The 15th Court of Appeals has dismissed for lack of jurisdiction an attempt by a workers’ compensation claimant to use a district court to block an administrative law judge’s order on a discovery matter in a workers’ compensation dispute.

In re Fort Bend County (No. 15-25-00102-CV; February 24, 2026) and Francesca Okonkow, Administrative Law Judge, Texas Department of Insurance, Division of Workers’ Compensation, In Her Official Capacity and Fort Bend County (No. 15-25-00061; February 24, 2026) arose from a workers’ compensation dispute between the surviving spouse of a deceased paramedic and Fort Bend County. Plaintiff initiated a contested case proceeding at DWI. Fort Bend County sought a subpoena for the paramedic’s mental health records from a physician who prescribed her ADHD medication, arguing that they were relevant and material because the physician might have taken into account her hypertension along with her complaints about stress. Plaintiff objected to the subpoena, which the ALJ overruled. Plaintiff subsequently filed suit in Harris County district court seeking a TRO against issuance of the subpoena just three days before the scheduled contested case hearing. The district court granted the TRO and then held a hearing on Plaintiff’s request for a temporary injunction, which was continued to allow the parties to try to work out the dispute.

When this failed, Fort Bend County served the physician with the subpoena. Plaintiff filed a second request for TRO and request to continue the TI hearing. Fort Bend County the ALJ filed pleas to the jurisdiction. The trial court granted the TRO and the TI, denied the county’s plea, and denied in part and granted in part the ALJ’s plea. It set the case for trial on December 1, 2025. Defendants filed interlocutory appeals and the county sought mandamus relief. The court of appeals stayed all proceedings in the trial court and the contested case hearing pending its decision on the mandamus proceeding and interlocutory appeal.

In an opinion by Justice Field, the court of appeals conditionally granted mandamus relief, rendered judgment dismissing the underlying suit in district court for lack of jurisdiction, an dismissed the interlocutory appeal of the trial court’s TI as moot.

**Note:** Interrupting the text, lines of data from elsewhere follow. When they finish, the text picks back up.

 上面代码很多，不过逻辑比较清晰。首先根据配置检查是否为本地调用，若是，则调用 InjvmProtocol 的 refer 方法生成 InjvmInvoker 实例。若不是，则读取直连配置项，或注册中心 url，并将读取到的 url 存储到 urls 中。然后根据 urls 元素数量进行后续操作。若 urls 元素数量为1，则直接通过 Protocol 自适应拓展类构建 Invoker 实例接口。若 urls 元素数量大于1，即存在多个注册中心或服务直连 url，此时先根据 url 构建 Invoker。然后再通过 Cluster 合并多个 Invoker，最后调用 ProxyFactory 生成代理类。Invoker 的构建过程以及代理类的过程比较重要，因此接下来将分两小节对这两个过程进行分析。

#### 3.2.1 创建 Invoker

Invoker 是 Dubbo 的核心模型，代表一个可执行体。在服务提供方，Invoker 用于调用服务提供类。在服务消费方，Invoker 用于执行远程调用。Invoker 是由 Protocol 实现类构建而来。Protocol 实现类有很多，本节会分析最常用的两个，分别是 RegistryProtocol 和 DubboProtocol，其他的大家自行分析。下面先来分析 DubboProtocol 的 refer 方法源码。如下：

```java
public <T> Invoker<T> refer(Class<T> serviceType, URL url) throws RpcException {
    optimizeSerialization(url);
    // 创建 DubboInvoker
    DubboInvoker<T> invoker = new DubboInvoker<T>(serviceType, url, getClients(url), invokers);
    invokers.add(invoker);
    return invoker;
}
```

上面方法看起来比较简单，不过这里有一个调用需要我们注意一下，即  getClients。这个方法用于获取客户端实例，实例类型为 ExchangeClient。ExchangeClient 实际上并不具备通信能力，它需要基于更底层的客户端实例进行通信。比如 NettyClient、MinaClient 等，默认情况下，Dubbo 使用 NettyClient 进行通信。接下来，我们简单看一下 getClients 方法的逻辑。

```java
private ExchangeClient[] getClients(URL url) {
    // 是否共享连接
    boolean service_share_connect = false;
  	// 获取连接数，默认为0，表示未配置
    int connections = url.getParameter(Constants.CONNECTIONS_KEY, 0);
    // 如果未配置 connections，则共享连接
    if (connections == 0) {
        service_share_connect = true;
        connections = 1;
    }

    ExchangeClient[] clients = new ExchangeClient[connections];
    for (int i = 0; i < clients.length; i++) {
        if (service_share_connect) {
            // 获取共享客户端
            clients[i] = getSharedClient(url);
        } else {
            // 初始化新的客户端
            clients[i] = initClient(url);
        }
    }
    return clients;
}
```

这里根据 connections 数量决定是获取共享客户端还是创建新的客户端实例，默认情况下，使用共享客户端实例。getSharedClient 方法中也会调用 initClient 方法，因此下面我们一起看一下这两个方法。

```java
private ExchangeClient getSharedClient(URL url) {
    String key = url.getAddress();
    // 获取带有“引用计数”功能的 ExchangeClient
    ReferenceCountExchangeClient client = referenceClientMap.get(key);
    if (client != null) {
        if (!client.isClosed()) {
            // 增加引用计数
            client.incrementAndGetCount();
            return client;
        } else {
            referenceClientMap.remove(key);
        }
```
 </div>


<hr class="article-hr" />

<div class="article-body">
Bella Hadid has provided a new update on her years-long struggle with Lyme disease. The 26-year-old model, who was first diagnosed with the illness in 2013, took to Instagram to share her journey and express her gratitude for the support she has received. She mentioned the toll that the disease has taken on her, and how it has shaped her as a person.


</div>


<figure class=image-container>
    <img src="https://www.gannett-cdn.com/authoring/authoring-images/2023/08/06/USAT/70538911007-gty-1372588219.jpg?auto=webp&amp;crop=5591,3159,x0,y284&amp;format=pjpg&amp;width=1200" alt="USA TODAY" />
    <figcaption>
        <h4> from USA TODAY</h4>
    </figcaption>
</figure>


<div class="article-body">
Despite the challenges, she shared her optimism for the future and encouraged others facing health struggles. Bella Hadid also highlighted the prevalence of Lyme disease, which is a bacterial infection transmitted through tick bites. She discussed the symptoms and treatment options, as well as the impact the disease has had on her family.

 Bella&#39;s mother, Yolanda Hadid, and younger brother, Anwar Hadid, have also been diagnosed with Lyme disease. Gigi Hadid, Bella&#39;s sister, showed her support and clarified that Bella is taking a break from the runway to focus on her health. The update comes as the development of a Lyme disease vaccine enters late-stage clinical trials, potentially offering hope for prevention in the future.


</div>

Taking up the trial court’s jurisdiction first, the court observed that “the Legislature conferred on an ALJ the authority to decide discovery disputes and evidentiary issues, including the power to issue subpoenas for mental health records.” § 410.165, Labor Code; § 611.006(a)(11), Health & Safety Code; 28 TAC § 142.2. If a party does not comply with a subpoena, either the ALJ or the party requesting the subpoena may seek an order compelling compliance from a district court. § 2001.201(a), Government Code. In this event, district court review “is limited solely to whether compliance with the subpoena is required and whether a person should be held in contempt for failure to comply with its order.” The objecting party, however, has no such remedy but may “include its complaint about the subpoena in its administrative appeal after the contested case hearing concludes and in its later suit for judicial review, should it choose to file one.” § 410.251, Labor Code. In other words, the court stated, the Legislature made a policy decision to “create[] a limited exception to the Division’s exclusive jurisdiction in aid in the enforcement of subpoenas.”

Here Plaintiff filed suit seeking to enjoin the subpoena, whereas the relevant statutes only authorized the ALJ or the county to file suit to enforce it. As the court put it, “[i]nstead of exhausting his administrative remedies through the proceeding that he initiated, [Plaintiff] sought to create his own remedy over the discovery dispute—a separate suit asking a district court to intervene in the administrative process and quash a subpoena issued by the ALJ—without legislative authority for that action.” The trial court thus lacked jurisdiction over Plaintiff’s suit.

This is an important decision because it speaks directly to the integrity of the workers’ compensation system and to preventing the system from regressing to the pre-1989 litigation free-for-all that made workers’ compensation coverage unaffordable for employers. We appreciate the court of appeals’ attention to the fundamental policy principles that support the statutory scheme.